About this exercise: Which of the lines below hold "powders"? Please return each one.
Records below:
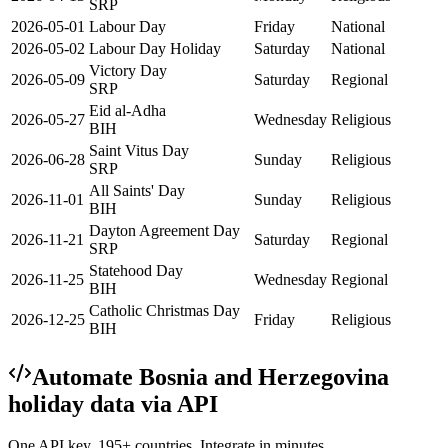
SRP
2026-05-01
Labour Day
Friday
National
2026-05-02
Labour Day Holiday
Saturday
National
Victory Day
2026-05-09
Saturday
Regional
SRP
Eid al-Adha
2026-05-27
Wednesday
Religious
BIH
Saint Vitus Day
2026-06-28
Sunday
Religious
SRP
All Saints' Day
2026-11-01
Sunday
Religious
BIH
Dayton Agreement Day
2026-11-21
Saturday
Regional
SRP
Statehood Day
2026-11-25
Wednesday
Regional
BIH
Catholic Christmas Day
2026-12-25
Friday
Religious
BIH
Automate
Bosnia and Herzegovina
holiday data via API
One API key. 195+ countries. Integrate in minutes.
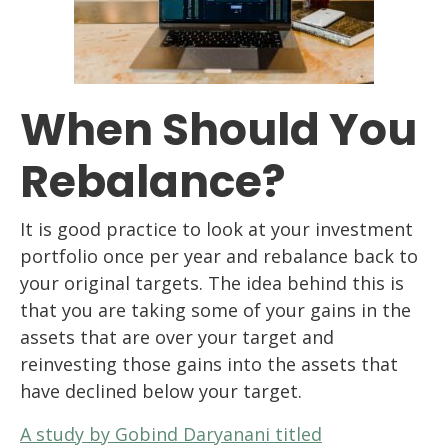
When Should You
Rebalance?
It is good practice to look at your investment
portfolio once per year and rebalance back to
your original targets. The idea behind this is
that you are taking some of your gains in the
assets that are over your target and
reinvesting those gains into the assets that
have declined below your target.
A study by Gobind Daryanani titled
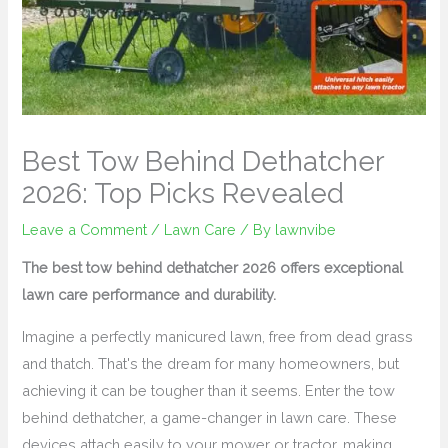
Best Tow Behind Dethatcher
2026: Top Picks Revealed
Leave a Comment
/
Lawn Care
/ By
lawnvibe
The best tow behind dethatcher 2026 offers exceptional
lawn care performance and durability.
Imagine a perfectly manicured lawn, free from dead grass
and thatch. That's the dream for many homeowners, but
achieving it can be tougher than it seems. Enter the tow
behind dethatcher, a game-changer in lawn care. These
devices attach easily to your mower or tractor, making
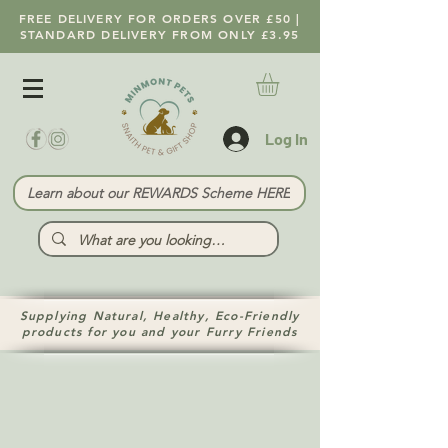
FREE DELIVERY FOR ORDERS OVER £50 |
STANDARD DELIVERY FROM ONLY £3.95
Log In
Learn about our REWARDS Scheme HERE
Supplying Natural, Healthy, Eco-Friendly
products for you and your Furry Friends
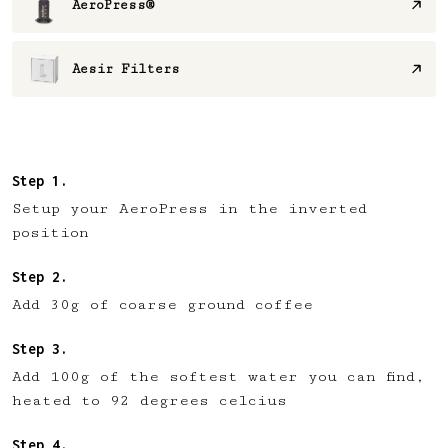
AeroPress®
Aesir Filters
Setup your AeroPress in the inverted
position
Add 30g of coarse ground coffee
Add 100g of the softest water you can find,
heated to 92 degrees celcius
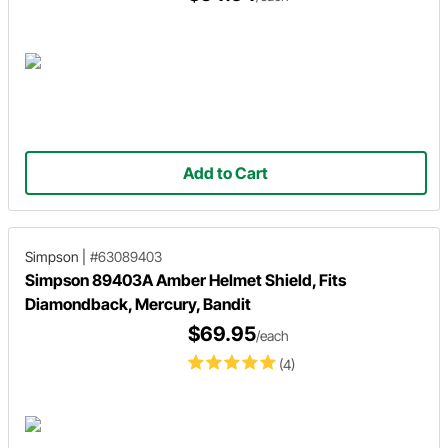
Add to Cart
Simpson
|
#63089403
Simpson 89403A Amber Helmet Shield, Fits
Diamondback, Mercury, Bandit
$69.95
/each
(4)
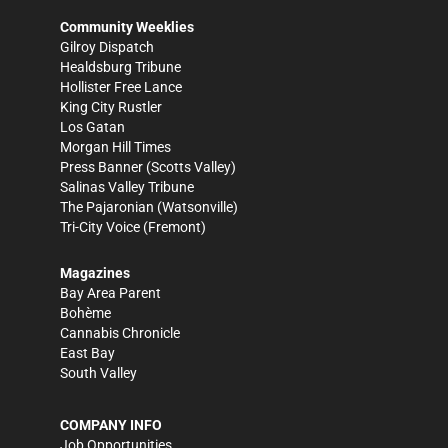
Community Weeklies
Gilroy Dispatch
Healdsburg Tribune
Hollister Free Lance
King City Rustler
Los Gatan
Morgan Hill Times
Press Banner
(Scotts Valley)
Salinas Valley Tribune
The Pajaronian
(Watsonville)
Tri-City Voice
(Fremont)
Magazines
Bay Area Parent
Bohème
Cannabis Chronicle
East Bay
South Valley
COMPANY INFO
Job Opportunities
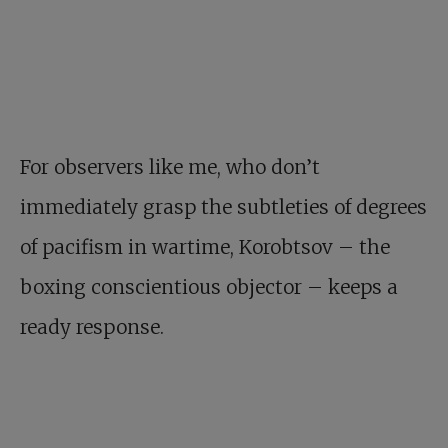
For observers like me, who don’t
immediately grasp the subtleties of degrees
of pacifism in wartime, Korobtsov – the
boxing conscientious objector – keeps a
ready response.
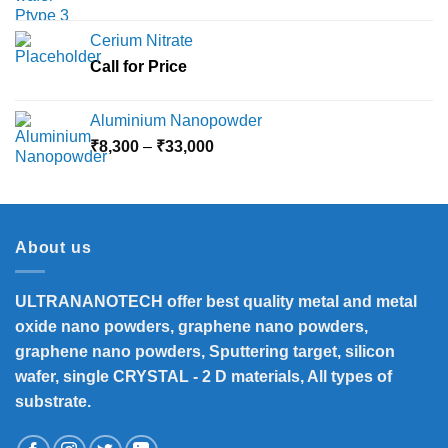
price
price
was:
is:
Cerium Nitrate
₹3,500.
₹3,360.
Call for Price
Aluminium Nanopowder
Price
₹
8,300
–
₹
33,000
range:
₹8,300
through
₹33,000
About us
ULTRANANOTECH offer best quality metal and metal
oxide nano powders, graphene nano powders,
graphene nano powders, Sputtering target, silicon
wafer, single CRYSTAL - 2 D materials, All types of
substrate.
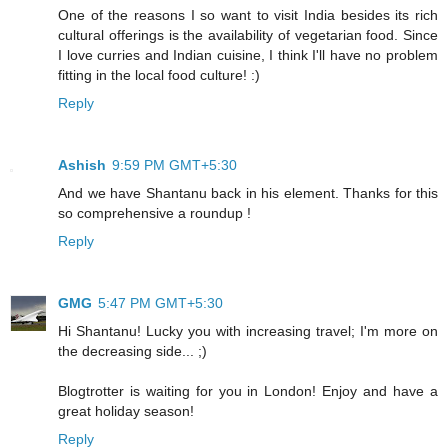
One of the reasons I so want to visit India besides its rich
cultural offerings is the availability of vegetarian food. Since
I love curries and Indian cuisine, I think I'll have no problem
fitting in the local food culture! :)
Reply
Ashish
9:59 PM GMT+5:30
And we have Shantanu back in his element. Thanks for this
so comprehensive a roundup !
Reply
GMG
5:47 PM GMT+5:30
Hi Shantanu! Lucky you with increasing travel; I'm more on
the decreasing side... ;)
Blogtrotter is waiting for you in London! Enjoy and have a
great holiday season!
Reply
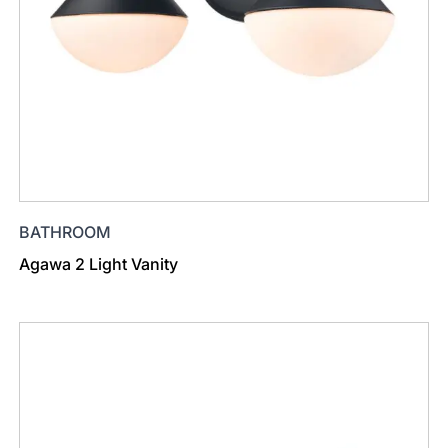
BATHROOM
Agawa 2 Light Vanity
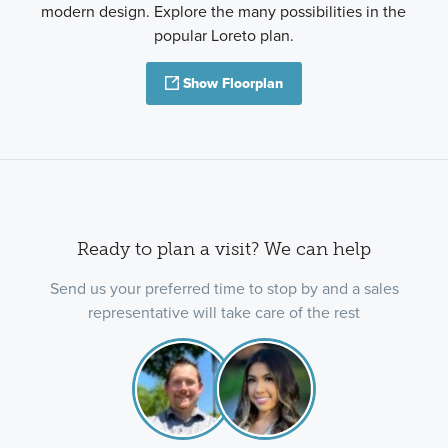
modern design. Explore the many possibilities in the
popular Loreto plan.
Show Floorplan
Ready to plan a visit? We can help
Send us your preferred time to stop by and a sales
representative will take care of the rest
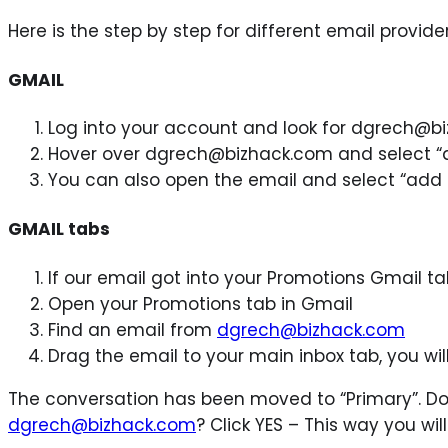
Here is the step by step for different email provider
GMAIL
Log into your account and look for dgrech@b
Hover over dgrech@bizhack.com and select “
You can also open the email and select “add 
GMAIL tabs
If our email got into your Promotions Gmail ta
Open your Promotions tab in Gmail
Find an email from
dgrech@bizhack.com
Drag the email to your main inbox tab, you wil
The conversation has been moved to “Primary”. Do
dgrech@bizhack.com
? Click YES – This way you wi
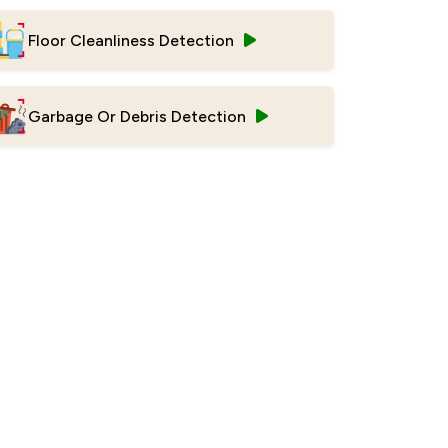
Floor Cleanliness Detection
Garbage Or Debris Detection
End of Records.
Records below:
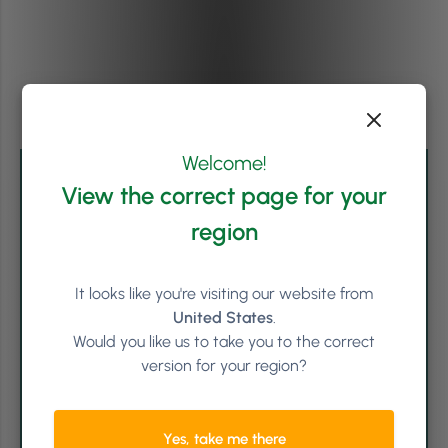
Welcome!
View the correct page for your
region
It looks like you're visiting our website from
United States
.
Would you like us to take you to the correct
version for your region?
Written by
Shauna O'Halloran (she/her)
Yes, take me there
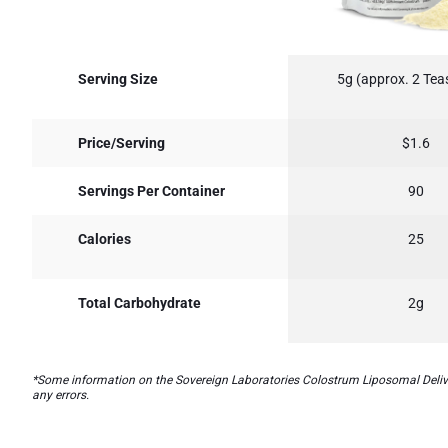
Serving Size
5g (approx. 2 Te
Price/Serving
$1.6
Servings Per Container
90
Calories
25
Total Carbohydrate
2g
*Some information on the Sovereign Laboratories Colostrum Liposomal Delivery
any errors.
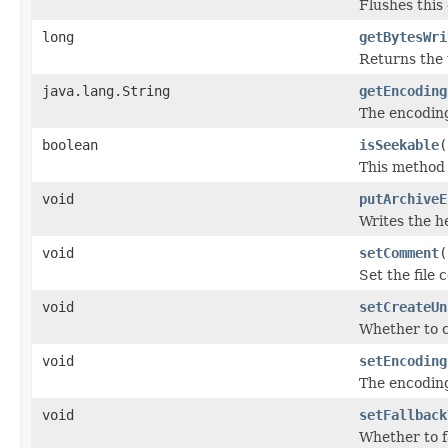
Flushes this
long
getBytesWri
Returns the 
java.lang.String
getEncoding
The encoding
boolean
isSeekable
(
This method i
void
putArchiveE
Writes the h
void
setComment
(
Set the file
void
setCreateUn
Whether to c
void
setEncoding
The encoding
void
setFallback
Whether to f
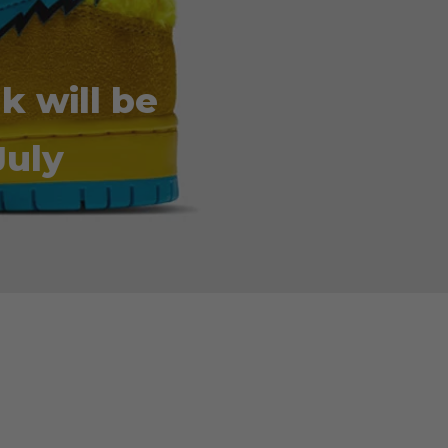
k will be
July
End of Records.
Records below:
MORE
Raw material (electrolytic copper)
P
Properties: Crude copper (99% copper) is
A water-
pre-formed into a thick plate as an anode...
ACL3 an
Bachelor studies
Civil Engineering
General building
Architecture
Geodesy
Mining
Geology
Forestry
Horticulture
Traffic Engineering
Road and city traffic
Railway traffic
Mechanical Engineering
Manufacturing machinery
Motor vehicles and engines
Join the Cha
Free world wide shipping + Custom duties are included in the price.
End of Records.
Response box:
oxide nano powders, graphene nano powders,
graphene nano powders, Sputtering target, silicon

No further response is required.